# Text provided

Colonel The Honourable Aubrey Nigel Henry Molyneux Herbert DL (3 April 1880 – 26 September 1923), of Pixton Park in Somerset and of Teversal,[2][3] in Nottinghamshire,[4] was a British soldier, diplomat, traveller, and intelligence officer associated with Albanian independence. He was twice offered the throne of Albania.[5][6] From 1911 until his death he was a Conservative Member of Parliament.[7] His eldest half-brother was George Herbert, 5th Earl of Carnarvon (1866–1923), who discovered the tomb of Tutankhamun.


Aubrey Herbert was born at Highclere Castle in Hampshire, the second son of Henry Herbert, 4th Earl of Carnarvon, a wealthy landowner, British cabinet minister, and Lord Lieutenant of Ireland. His mother (his father's second wife and cousin) was Elizabeth Catherine Howard (1856–1929[8]) ("Elsie"), a daughter of Henry Howard of Greystoke Castle, near Penrith, Cumberland, a son of Lord Henry Howard-Molyneux-Howard, younger brother of Bernard Howard, 12th Duke of Norfolk. Elizabeth Howard's brother was Esmé Howard, 1st Baron Howard of Penrith.

Aubrey Herbert was a younger half-brother of George Herbert, 5th Earl of Carnarvon, the noted Egyptologist who in 1922, together with Howard Carter, discovered Tutankhamun's tomb; he predeceased him by five months. From early childhood Aubrey developed eye problems which left him nearly blind, and resulted in a total loss of sight before the age of 40.

# Check your understanding
#1 Output the portion of the Aubrey Herbert passage above that opens with the words containing "Colonel The Honourable" and closes with "tomb of Tutankhamun.", copying it verbatim.
#2 Go on with the biographical passage on Aubrey Herbert above, picking up right after its last sentence.

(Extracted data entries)
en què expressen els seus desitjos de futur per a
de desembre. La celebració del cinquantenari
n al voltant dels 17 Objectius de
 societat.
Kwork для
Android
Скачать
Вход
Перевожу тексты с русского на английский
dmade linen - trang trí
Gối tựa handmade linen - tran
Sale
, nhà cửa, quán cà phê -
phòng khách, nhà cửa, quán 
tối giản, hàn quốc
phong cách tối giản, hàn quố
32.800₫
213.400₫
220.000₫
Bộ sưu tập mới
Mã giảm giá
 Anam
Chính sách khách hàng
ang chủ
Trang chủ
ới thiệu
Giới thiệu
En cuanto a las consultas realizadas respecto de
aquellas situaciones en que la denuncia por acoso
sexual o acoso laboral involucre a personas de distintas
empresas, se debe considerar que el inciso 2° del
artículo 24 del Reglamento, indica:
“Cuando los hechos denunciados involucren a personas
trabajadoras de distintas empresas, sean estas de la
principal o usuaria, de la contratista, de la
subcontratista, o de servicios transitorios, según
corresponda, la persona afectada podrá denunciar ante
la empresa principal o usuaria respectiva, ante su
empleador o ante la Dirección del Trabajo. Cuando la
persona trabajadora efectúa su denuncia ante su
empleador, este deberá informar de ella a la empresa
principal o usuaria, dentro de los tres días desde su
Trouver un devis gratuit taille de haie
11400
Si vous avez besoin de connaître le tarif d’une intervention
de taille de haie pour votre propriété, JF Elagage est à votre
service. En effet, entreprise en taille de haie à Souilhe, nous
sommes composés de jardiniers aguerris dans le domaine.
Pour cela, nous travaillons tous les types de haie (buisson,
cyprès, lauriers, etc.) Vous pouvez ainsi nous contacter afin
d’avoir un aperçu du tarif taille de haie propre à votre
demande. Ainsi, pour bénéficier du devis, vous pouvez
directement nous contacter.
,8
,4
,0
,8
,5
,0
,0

# Results of the exercise
#1
Colonel The Honourable Aubrey Nigel Henry Molyneux Herbert DL (3 April 1880 – 26 September 1923), of Pixton Park in Somerset and of Teversal,[2][3] in Nottinghamshire,[4] was a British soldier, diplomat, traveller, and intelligence officer associated with Albanian independence. He was twice offered the throne of Albania.[5][6] From 1911 until his death he was a Conservative Member of Parliament.[7] His eldest half-brother was George Herbert, 5th Earl of Carnarvon (1866–1923), who discovered the tomb of Tutankhamun.

#2
Early life[edit]

Herbert was educated at Eton College. He obtained a first class degree in modern history from Balliol College, Oxford. He was famous for climbing the roofs of the university buildings, despite his near blindness.[9] He numbered among his friends Adrian Carton de Wiart, Raymond Asquith, John Buchan, and Hilaire Belloc. Reginald Farrer remained close throughout his life. He was commissioned a second lieutenant in the Nottinghamshire (Sherwood Rangers) Yeomanry Cavalry on 12 January 1900,[10] and promoted to lieutenant on 11 June 1902.[11] His poor eyesight, however, prevented him from taking part in the South African War.[7] Herbert received as a gift from his father the estate of Pixton Park in Somerset, with 5,000 acres (2,000 ha) of land, inherited by the Herbert family from Kitty Herbert, Countess of Carnarvon (née Acland), wife of Henry Herbert, 2nd Earl of Carnarvon.

His friendship with Middle Eastern traveller and advisor Sir Mark Sykes dates from his entry into parliament in 1911 when, with George Lloyd, they were the three youngest Conservative MPs. They shared an interest in foreign policy and worked closely in the Arab Bureau (1916). He was also a close friend of T. E. Lawrence; their letters do not feature in the standard Lawrence collections, but are quoted by Margaret Fitzherbert in her biography of her grandfather, The Man Who Was Greenmantle.[12] (Greenmantle was one of John Buchan's novels about the adventurer Richard Hannay.)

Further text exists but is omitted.